Robin is a microbiologist with experience in bioinformatics, curation and outreach. Dr. Haw has a PhD in genetics and was a senior curator at Biomolecular Interaction Network Database (BIND) and managing curator at Science Signaling’s Signal Transduction Knowledge Environment (STKE). He has been responsible for coordinating outreach, Reactome presentations and training at workshops and conferences.
Ruiyan is a PhD candidate in the Department of Medical Biophysics at the University of Toronto. Graduated with a Bachelor’s degree in Biomedical Engineering from the Hong Kong Polytechnic University, she is interested in applying advanced deep learning techniques to medical image classification and segmentation in radiotherapy. Her current research focuses on automatic segmentation of targets and organs-at-risk in cervical brachytherapy using deep learning.

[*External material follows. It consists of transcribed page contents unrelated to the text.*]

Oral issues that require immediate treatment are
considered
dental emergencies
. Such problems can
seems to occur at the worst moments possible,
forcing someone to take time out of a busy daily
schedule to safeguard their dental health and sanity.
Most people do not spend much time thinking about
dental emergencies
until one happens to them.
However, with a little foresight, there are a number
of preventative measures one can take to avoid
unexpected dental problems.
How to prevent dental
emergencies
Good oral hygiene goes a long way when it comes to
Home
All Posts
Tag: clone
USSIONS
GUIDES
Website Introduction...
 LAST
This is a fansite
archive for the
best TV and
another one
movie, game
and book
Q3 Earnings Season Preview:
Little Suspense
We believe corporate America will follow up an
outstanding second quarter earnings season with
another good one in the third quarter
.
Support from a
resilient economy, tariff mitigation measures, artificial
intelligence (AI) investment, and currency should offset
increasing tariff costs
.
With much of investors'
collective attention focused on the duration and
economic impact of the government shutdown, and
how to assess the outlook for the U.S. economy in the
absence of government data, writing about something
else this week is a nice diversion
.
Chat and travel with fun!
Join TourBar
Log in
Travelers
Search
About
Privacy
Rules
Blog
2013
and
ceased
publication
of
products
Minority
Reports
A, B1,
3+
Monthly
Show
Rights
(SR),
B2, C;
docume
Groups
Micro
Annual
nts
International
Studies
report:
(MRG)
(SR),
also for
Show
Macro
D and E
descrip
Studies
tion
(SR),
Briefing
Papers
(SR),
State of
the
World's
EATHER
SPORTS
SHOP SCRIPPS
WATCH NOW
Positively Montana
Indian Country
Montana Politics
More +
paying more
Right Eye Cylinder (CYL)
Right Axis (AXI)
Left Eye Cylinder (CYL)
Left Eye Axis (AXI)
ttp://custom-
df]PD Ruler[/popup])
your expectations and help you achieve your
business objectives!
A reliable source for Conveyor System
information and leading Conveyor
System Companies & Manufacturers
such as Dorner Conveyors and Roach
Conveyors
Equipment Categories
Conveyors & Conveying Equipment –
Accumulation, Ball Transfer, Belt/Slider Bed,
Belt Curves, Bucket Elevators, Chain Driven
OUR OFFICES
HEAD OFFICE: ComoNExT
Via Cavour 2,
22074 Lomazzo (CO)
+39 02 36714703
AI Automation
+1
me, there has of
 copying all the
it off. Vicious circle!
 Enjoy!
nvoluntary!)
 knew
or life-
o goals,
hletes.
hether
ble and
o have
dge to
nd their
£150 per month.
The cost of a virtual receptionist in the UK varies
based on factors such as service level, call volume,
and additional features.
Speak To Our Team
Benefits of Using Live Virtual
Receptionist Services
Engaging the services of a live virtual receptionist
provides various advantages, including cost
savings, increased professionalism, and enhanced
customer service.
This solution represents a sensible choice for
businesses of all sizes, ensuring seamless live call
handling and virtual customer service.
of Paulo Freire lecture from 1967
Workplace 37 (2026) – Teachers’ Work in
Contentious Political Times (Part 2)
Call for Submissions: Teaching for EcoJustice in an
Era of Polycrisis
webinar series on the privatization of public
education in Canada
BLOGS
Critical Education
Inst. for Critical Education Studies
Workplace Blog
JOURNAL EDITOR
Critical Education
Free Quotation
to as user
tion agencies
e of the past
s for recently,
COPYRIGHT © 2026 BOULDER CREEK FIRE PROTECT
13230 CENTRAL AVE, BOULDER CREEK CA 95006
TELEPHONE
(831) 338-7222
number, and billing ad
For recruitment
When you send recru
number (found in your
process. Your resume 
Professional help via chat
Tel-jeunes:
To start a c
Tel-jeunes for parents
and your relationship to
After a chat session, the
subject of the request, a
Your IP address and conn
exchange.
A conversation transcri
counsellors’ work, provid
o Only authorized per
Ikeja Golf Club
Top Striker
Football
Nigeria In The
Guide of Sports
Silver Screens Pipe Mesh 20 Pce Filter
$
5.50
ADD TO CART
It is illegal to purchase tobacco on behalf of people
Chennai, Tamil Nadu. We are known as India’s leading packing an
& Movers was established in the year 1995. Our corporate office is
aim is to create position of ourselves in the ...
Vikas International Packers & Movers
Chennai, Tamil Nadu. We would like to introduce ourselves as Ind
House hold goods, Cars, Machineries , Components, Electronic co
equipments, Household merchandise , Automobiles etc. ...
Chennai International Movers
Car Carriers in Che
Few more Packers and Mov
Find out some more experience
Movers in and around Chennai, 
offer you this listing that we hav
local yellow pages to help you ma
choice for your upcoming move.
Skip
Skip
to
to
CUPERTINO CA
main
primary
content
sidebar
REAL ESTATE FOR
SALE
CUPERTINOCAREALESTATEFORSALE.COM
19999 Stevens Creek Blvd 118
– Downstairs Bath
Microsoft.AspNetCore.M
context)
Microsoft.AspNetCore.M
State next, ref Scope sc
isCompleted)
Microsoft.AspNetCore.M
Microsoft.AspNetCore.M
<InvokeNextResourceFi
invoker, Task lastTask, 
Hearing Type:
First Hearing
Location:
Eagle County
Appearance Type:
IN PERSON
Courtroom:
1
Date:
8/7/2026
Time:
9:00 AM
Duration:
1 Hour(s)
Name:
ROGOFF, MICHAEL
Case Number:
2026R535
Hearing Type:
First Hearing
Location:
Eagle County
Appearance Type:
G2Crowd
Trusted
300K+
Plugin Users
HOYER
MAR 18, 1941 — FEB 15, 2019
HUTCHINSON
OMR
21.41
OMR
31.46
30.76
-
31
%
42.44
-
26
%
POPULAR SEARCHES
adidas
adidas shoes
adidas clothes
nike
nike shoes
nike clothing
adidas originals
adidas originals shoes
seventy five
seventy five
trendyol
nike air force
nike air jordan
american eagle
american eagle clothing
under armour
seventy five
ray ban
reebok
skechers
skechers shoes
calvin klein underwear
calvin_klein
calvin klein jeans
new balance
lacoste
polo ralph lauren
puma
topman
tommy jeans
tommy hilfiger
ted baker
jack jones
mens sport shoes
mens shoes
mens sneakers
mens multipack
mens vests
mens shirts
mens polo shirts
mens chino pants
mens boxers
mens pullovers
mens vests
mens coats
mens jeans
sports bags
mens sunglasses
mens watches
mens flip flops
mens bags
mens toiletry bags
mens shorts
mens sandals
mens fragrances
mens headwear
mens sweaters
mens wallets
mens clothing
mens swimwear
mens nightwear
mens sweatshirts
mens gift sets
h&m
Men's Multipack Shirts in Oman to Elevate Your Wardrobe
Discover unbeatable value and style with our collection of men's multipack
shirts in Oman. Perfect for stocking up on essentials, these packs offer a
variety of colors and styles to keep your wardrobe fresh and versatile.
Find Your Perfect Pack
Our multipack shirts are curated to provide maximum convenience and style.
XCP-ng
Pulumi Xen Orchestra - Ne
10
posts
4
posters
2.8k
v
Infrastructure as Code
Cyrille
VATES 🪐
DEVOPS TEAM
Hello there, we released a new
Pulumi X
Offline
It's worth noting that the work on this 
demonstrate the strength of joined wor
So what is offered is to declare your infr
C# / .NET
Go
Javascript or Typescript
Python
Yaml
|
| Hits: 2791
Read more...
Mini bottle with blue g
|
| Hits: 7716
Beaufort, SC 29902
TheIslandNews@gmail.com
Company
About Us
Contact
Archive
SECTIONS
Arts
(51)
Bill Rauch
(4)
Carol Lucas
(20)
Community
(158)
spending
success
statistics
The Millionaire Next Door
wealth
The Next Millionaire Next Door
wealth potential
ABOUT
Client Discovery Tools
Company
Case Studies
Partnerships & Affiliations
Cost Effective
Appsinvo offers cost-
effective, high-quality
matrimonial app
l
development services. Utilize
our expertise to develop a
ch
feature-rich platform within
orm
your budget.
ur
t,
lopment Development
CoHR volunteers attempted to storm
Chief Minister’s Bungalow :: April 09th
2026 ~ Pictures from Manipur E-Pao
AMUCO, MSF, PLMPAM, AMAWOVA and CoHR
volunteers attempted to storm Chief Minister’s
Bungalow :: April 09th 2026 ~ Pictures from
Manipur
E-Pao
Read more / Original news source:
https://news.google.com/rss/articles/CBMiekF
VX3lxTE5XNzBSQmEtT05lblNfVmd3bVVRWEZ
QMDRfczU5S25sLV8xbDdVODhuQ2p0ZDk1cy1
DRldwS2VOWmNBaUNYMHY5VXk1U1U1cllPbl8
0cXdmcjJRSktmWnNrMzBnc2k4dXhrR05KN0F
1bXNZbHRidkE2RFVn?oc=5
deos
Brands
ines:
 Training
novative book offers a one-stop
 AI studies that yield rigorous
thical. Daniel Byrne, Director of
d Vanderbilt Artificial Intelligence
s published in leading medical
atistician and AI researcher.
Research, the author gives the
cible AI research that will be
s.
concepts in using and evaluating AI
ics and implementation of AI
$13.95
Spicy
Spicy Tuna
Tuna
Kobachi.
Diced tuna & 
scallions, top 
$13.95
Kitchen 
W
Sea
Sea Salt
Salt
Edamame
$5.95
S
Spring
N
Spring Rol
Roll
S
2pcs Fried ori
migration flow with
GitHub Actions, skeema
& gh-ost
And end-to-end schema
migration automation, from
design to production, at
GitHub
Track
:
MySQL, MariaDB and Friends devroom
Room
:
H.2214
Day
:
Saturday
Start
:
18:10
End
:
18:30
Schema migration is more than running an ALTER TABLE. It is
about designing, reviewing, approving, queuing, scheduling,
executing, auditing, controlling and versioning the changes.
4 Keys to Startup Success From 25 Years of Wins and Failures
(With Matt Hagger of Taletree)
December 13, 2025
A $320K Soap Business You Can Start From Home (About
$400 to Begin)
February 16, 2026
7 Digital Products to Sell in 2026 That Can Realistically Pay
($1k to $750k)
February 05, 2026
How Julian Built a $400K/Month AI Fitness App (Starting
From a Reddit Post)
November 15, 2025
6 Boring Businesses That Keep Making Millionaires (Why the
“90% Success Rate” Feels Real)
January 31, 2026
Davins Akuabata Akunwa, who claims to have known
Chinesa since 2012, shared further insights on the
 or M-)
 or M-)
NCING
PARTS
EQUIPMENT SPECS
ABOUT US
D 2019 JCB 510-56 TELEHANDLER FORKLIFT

Bioinformatician and data analyst in the Bader lab applying pathway and data analysis to varied data types. Developed Enrichment Map App for Cytoscape, an app to visually translate functional enrichment results from popular enrichment tools like GSEA to networks. Further developed the Enrichment Map Pipeline including development of additional Apps to help summarize and analyze resulting Enrichment Maps, including PostAnalysis, WordCloud, and AutoAnnotate App.
He graduated with Ph.D in Informatics from University of Missouri-Columbia in December 2019. His current work focusses on understanding Acute Myeloid Leukemia at the single cell level using Single cell RNA-sequencing analysis. He is interested in developing informatics approaches in Single cell RNA-seq to better understand Cancer.
I am currently the NGS sequencing core Manager/Research Investigator and member of the McCombie lab at Cold Spring Harbor Laboratory. I work in developing and adapting new technologies for Next-Generation sequencing routines and other applications. During my time here I have developed optimizations for the Pacific Biosciences RS instrument for large genome sequencing, evaluated rational pooling schemes for large cohort sequencing on Ilumina platforms, and I have developed applications for sequencing and error corrections on the Oxford Nanopore MinIon. Currently I am using optical mapping strategies to evaluation long structural variants in in cancer lines and Oxford Nanopore for CNV detection in clinical samples.
I am an Associate Professor at the Paul Allen School of Computer Science and Engineering at University of Washington (UW). Before joining UW, I was an Assistant Professor at the Department of Statistics and the Department of Medical Genetics at University of British Columbia (UBC), and a faculty member at the Vector Institute. I also held a Canada Research Chair (CRC II) in Computational Biology (2015-2020), and a Canada CIFAR Chair in Artificial Intelligence (CIFAR-AI). Before joining UBC, I did my postdoctoral fellowship with Daphne Koller at Stanford University. I got my PhD in Computer Science from the University of Toronto in 2011, working with Quaid Morris. My PhD thesis was on integrating large-scale genomics and proteomics datasets to predict gene function. Check out GeneMANIA to find out more about this project!